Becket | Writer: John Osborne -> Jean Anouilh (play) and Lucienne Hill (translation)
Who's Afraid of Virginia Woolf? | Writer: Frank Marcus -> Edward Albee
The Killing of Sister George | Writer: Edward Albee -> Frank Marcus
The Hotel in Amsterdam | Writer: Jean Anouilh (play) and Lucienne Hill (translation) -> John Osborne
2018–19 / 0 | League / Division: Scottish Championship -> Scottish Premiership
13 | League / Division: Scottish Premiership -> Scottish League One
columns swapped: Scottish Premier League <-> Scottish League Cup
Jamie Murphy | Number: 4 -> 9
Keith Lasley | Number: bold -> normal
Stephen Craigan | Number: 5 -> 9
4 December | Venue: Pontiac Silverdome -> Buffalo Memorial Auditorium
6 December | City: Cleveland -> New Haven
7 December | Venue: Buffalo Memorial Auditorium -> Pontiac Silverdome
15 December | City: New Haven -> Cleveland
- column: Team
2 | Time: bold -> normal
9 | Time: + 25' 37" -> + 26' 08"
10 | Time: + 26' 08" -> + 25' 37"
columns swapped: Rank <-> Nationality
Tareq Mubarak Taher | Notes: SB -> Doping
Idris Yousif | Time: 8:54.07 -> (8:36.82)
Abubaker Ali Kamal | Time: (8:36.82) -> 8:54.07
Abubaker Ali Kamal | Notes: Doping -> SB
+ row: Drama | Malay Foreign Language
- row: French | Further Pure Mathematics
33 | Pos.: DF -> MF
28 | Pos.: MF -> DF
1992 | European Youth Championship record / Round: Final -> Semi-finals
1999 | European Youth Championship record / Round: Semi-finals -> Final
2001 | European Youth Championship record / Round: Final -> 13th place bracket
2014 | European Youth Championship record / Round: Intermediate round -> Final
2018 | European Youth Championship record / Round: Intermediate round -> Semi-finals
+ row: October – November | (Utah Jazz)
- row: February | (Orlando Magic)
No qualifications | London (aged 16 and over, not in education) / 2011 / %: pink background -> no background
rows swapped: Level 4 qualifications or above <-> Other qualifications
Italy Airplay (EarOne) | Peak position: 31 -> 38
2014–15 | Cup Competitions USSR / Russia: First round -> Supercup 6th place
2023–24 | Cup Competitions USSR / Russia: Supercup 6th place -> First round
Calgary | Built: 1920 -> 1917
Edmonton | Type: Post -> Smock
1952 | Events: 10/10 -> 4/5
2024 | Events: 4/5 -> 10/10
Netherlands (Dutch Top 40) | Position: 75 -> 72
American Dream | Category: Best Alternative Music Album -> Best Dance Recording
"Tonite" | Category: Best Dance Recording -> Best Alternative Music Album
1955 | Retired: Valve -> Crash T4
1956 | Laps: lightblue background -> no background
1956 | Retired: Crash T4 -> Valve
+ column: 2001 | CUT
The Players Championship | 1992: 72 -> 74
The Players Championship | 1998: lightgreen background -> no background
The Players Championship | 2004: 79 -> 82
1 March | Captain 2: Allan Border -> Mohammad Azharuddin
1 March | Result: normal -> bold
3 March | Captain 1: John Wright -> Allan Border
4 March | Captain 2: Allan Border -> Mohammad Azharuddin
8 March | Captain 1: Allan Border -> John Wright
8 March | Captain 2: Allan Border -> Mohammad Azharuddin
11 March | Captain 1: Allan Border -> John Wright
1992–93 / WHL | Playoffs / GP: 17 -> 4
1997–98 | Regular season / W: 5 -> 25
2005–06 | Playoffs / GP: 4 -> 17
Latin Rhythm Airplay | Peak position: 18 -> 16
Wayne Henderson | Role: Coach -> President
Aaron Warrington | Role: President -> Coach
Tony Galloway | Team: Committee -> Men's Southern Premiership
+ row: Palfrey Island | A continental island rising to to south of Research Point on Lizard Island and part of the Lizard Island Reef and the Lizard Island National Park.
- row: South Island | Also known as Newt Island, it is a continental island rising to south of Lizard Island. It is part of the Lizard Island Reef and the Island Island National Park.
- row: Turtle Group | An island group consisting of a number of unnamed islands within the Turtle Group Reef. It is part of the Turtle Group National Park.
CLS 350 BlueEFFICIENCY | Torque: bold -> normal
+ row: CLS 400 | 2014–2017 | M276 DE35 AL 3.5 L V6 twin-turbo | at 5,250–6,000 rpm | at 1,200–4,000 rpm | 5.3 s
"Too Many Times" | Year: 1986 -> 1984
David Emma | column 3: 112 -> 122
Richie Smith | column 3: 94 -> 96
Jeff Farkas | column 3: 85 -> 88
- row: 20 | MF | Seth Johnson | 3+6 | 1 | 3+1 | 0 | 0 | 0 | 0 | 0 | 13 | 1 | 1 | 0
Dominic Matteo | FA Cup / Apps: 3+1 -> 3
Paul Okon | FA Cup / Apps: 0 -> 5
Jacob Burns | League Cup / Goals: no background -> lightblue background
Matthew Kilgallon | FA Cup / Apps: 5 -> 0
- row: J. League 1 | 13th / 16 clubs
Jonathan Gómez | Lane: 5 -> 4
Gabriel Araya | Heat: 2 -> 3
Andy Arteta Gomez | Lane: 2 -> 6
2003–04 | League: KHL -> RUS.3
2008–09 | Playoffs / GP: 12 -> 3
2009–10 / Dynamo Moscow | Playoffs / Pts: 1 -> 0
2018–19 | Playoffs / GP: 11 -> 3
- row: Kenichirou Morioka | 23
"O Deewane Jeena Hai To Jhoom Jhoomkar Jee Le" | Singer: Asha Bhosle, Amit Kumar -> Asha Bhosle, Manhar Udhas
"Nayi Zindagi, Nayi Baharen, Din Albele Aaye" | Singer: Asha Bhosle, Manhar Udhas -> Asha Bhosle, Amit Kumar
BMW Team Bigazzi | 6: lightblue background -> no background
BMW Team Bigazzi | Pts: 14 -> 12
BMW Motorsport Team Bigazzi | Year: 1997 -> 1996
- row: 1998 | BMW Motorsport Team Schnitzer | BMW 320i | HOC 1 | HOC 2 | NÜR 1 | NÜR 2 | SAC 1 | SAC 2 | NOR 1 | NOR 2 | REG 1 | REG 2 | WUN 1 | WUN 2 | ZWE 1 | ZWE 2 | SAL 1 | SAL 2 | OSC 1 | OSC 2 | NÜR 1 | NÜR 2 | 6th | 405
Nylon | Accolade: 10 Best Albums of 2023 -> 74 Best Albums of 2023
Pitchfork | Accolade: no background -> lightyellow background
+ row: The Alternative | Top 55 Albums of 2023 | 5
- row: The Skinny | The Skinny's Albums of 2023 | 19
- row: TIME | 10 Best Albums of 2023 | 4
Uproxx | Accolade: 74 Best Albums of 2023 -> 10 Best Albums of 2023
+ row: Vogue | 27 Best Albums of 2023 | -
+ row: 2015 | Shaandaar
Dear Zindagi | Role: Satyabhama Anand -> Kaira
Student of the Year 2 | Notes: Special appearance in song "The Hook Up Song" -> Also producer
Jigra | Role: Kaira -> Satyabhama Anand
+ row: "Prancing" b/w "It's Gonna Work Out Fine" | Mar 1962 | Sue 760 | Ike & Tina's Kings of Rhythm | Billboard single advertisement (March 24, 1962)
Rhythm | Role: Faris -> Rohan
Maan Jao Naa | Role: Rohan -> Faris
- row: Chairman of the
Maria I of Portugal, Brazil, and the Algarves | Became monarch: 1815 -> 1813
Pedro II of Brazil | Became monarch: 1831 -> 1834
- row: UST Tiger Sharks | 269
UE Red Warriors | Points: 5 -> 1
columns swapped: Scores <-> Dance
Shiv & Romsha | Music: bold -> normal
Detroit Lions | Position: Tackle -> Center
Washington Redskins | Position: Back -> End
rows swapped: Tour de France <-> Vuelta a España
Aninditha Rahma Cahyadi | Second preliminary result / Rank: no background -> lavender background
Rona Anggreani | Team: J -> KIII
..........
## [Challenge]
Reproduce every line of the data above verbatim, from the first to the last.

## [Finished exercise]
Becket | Writer: John Osborne -> Jean Anouilh (play) and Lucienne Hill (translation)
Who's Afraid of Virginia Woolf? | Writer: Frank Marcus -> Edward Albee
The Killing of Sister George | Writer: Edward Albee -> Frank Marcus
The Hotel in Amsterdam | Writer: Jean Anouilh (play) and Lucienne Hill (translation) -> John Osborne
2018–19 / 0 | League / Division: Scottish Championship -> Scottish Premiership
13 | League / Division: Scottish Premiership -> Scottish League One
columns swapped: Scottish Premier League <-> Scottish League Cup
Jamie Murphy | Number: 4 -> 9
Keith Lasley | Number: bold -> normal
Stephen Craigan | Number: 5 -> 9
4 December | Venue: Pontiac Silverdome -> Buffalo Memorial Auditorium
6 December | City: Cleveland -> New Haven
7 December | Venue: Buffalo Memorial Auditorium -> Pontiac Silverdome
15 December | City: New Haven -> Cleveland
- column: Team
2 | Time: bold -> normal
9 | Time: + 25' 37" -> + 26' 08"
10 | Time: + 26' 08" -> + 25' 37"
columns swapped: Rank <-> Nationality
Tareq Mubarak Taher | Notes: SB -> Doping
Idris Yousif | Time: 8:54.07 -> (8:36.82)
Abubaker Ali Kamal | Time: (8:36.82) -> 8:54.07
Abubaker Ali Kamal | Notes: Doping -> SB
+ row: Drama | Malay Foreign Language
- row: French | Further Pure Mathematics
33 | Pos.: DF -> MF
28 | Pos.: MF -> DF
1992 | European Youth Championship record / Round: Final -> Semi-finals
1999 | European Youth Championship record / Round: Semi-finals -> Final
2001 | European Youth Championship record / Round: Final -> 13th place bracket
2014 | European Youth Championship record / Round: Intermediate round -> Final
2018 | European Youth Championship record / Round: Intermediate round -> Semi-finals
+ row: October – November | (Utah Jazz)
- row: February | (Orlando Magic)
No qualifications | London (aged 16 and over, not in education) / 2011 / %: pink background -> no background
rows swapped: Level 4 qualifications or above <-> Other qualifications
Italy Airplay (EarOne) | Peak position: 31 -> 38
2014–15 | Cup Competitions USSR / Russia: First round -> Supercup 6th place
2023–24 | Cup Competitions USSR / Russia: Supercup 6th place -> First round
Calgary | Built: 1920 -> 1917
Edmonton | Type: Post -> Smock
1952 | Events: 10/10 -> 4/5
2024 | Events: 4/5 -> 10/10
Netherlands (Dutch Top 40) | Position: 75 -> 72
American Dream | Category: Best Alternative Music Album -> Best Dance Recording
"Tonite" | Category: Best Dance Recording -> Best Alternative Music Album
1955 | Retired: Valve -> Crash T4
1956 | Laps: lightblue background -> no background
1956 | Retired: Crash T4 -> Valve
+ column: 2001 | CUT
The Players Championship | 1992: 72 -> 74
The Players Championship | 1998: lightgreen background -> no background
The Players Championship | 2004: 79 -> 82
1 March | Captain 2: Allan Border -> Mohammad Azharuddin
1 March | Result: normal -> bold
3 March | Captain 1: John Wright -> Allan Border
4 March | Captain 2: Allan Border -> Mohammad Azharuddin
8 March | Captain 1: Allan Border -> John Wright
8 March | Captain 2: Allan Border -> Mohammad Azharuddin
11 March | Captain 1: Allan Border -> John Wright
1992–93 / WHL | Playoffs / GP: 17 -> 4
1997–98 | Regular season / W: 5 -> 25
2005–06 | Playoffs / GP: 4 -> 17
Latin Rhythm Airplay | Peak position: 18 -> 16
Wayne Henderson | Role: Coach -> President
Aaron Warrington | Role: President -> Coach
Tony Galloway | Team: Committee -> Men's Southern Premiership
+ row: Palfrey Island | A continental island rising to to south of Research Point on Lizard Island and part of the Lizard Island Reef and the Lizard Island National Park.
- row: South Island | Also known as Newt Island, it is a continental island rising to south of Lizard Island. It is part of the Lizard Island Reef and the Island Island National Park.
- row: Turtle Group | An island group consisting of a number of unnamed islands within the Turtle Group Reef. It is part of the Turtle Group National Park.
CLS 350 BlueEFFICIENCY | Torque: bold -> normal
+ row: CLS 400 | 2014–2017 | M276 DE35 AL 3.5 L V6 twin-turbo | at 5,250–6,000 rpm | at 1,200–4,000 rpm | 5.3 s
"Too Many Times" | Year: 1986 -> 1984
David Emma | column 3: 112 -> 122
Richie Smith | column 3: 94 -> 96
Jeff Farkas | column 3: 85 -> 88
- row: 20 | MF | Seth Johnson | 3+6 | 1 | 3+1 | 0 | 0 | 0 | 0 | 0 | 13 | 1 | 1 | 0
Dominic Matteo | FA Cup / Apps: 3+1 -> 3
Paul Okon | FA Cup / Apps: 0 -> 5
Jacob Burns | League Cup / Goals: no background -> lightblue background
Matthew Kilgallon | FA Cup / Apps: 5 -> 0
- row: J. League 1 | 13th / 16 clubs
Jonathan Gómez | Lane: 5 -> 4
Gabriel Araya | Heat: 2 -> 3
Andy Arteta Gomez | Lane: 2 -> 6
2003–04 | League: KHL -> RUS.3
2008–09 | Playoffs / GP: 12 -> 3
2009–10 / Dynamo Moscow | Playoffs / Pts: 1 -> 0
2018–19 | Playoffs / GP: 11 -> 3
- row: Kenichirou Morioka | 23
"O Deewane Jeena Hai To Jhoom Jhoomkar Jee Le" | Singer: Asha Bhosle, Amit Kumar -> Asha Bhosle, Manhar Udhas
"Nayi Zindagi, Nayi Baharen, Din Albele Aaye" | Singer: Asha Bhosle, Manhar Udhas -> Asha Bhosle, Amit Kumar
BMW Team Bigazzi | 6: lightblue background -> no background
BMW Team Bigazzi | Pts: 14 -> 12
BMW Motorsport Team Bigazzi | Year: 1997 -> 1996
- row: 1998 | BMW Motorsport Team Schnitzer | BMW 320i | HOC 1 | HOC 2 | NÜR 1 | NÜR 2 | SAC 1 | SAC 2 | NOR 1 | NOR 2 | REG 1 | REG 2 | WUN 1 | WUN 2 | ZWE 1 | ZWE 2 | SAL 1 | SAL 2 | OSC 1 | OSC 2 | NÜR 1 | NÜR 2 | 6th | 405
Nylon | Accolade: 10 Best Albums of 2023 -> 74 Best Albums of 2023
Pitchfork | Accolade: no background -> lightyellow background
+ row: The Alternative | Top 55 Albums of 2023 | 5
- row: The Skinny | The Skinny's Albums of 2023 | 19
- row: TIME | 10 Best Albums of 2023 | 4
Uproxx | Accolade: 74 Best Albums of 2023 -> 10 Best Albums of 2023
+ row: Vogue | 27 Best Albums of 2023 | -
+ row: 2015 | Shaandaar
Dear Zindagi | Role: Satyabhama Anand -> Kaira
Student of the Year 2 | Notes: Special appearance in song "The Hook Up Song" -> Also producer
Jigra | Role: Kaira -> Satyabhama Anand
+ row: "Prancing" b/w "It's Gonna Work Out Fine" | Mar 1962 | Sue 760 | Ike & Tina's Kings of Rhythm | Billboard single advertisement (March 24, 1962)
Rhythm | Role: Faris -> Rohan
Maan Jao Naa | Role: Rohan -> Faris
- row: Chairman of the
Maria I of Portugal, Brazil, and the Algarves | Became monarch: 1815 -> 1813
Pedro II of Brazil | Became monarch: 1831 -> 1834
- row: UST Tiger Sharks | 269
UE Red Warriors | Points: 5 -> 1
columns swapped: Scores <-> Dance
Shiv & Romsha | Music: bold -> normal
Detroit Lions | Position: Tackle -> Center
Washington Redskins | Position: Back -> End
rows swapped: Tour de France <-> Vuelta a España
Aninditha Rahma Cahyadi | Second preliminary result / Rank: no background -> lavender background
Rona Anggreani | Team: J -> KIII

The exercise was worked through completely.